Characterization of the major transcripts encoded by the regulatory MuDR transposable element of maize.

The MuDR element controls the transposition of the Mutator transposable element family in maize. Previous studies reported the presence of two major MuDR-homologous transcripts that correlate with Mutator activity. In this study, we describe the structure and processing of these two major transcripts. The transcripts are convergent, initiating from opposite ends of the element within the 220-bp terminal inverted repeats. The convergent transcripts do not overlap, and only 200 bp of internal MuDR sequences are not transcribed. Cloning and sequencing of multiple MuDR cDNAs revealed unusual intron/exon junctions, differential splicing, and multiple polyadenylation sites. RNase protection experiments indicated that some splicing failure occurs in young seedlings, and that a low level of antisense RNA exists for both transcripts. On a whole plant level, the presence of the major MuDR transcripts strictly correlates with Mutator activity in that no MuDR transcripts are observed in non-Mutator or inactive Mutator stocks. Examination of various tissues from active Mutator stocks indicates that the two transcripts are present in all organs and tissues tested, including those with no apparent transposition activity. This suggests that Mutator activity is not simply controlled by the level of the major MuDR transcripts.

In vivo analysis of intron processing using splicing-dependent reporter gene assays.

The mechanisms of intron recognition and processing have been well-studied in mammals and yeast, but in plants the biochemistry of splicing is not known and the rules for intron recognition are not clearly defined. To increase understanding of intron processing in plants, we have constructed new pairs of vectors, pSuccess and pFail, to assess the efficiency of splicing in maize cells. In the pFail series we use translation of pre-mRNA to monitor the amount of unspliced RNA. We inserted an ATG codon in the Bz2 (Bronze-2) intron in frame with luciferase: this construct will express luciferase activity only when splicing fails.
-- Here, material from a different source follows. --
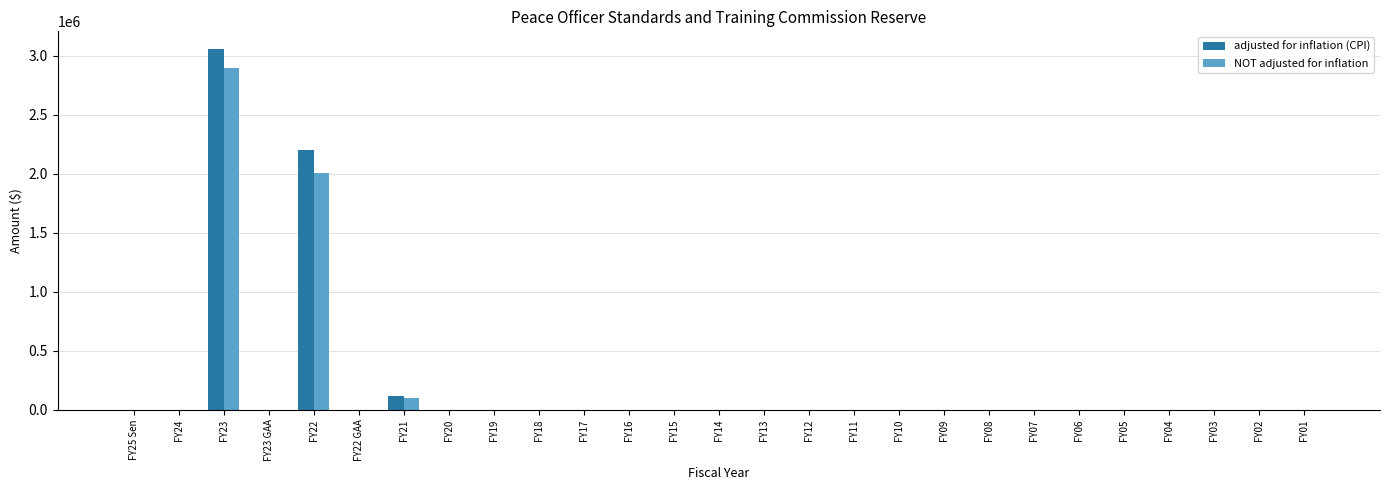

Between FY21 and FY06, which series saw the biggest shift?

adjusted for inflation (CPI)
In the pSuccess series the spliced message is monitored by inserting an ATG upstream of the Bz2 intron in frame with luciferase: this construct will express luciferase activity only when splicing succeeds. We show here, using both the wild-type Bz2 intron and the same intron with splice site mutations, that the efficiency of splicing can be estimated by the ratio between the luciferase activities of the vector pairs. We also show that mutations in the unique U-rich motif inside the intron can modulate splicing. In addition, a GC-rich insertion in the first exon increases the efficiency of splicing, suggesting that exons also play an important role in intron recognition and/or processing.

Sequence similarity of putative transposases links the maize Mutator autonomous element and a group of bacterial insertion sequences.
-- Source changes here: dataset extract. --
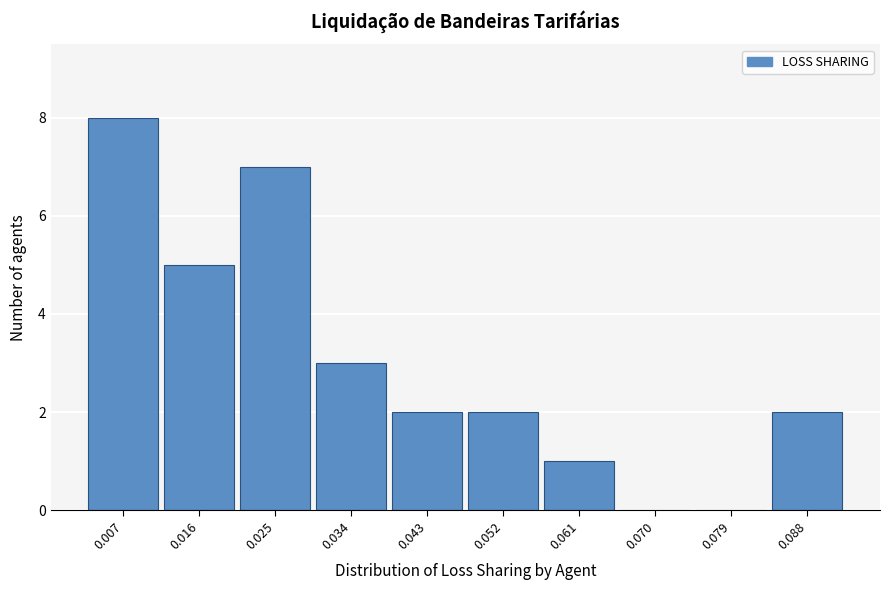

Reading left to right, list all the values displayed in this chart.

0.007=8	0.016=5	0.025=7	0.034=3	0.043=2	0.052=2	0.061=1	0.070=0	0.079=0	0.088=2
The Mutator transposable element system of maize is the most active transposable element system characterized in higher plants. While Mutator has been used to generate and tag thousands of new maize mutants, the mechanism and regulation of its transposition are poorly understood. The Mutator autonomous element, MuDR, encodes two proteins: MURA and MURB. We have detected an amino acid sequence motif shared by MURA and the putative transposases of a group of bacterial insertion sequences. Based on this similarity we believe that MURA is the transposase of the Mutator system. In addition we have detected two rice cDNAs in genbank with extensive similarity to MURA. This sequence similarity suggests that a Mutator-like element is present in rice. We believe that Mutator, a group of bacterial insertion sequences, and an uncharacterized rice transposon represent members of a family of transposable elements.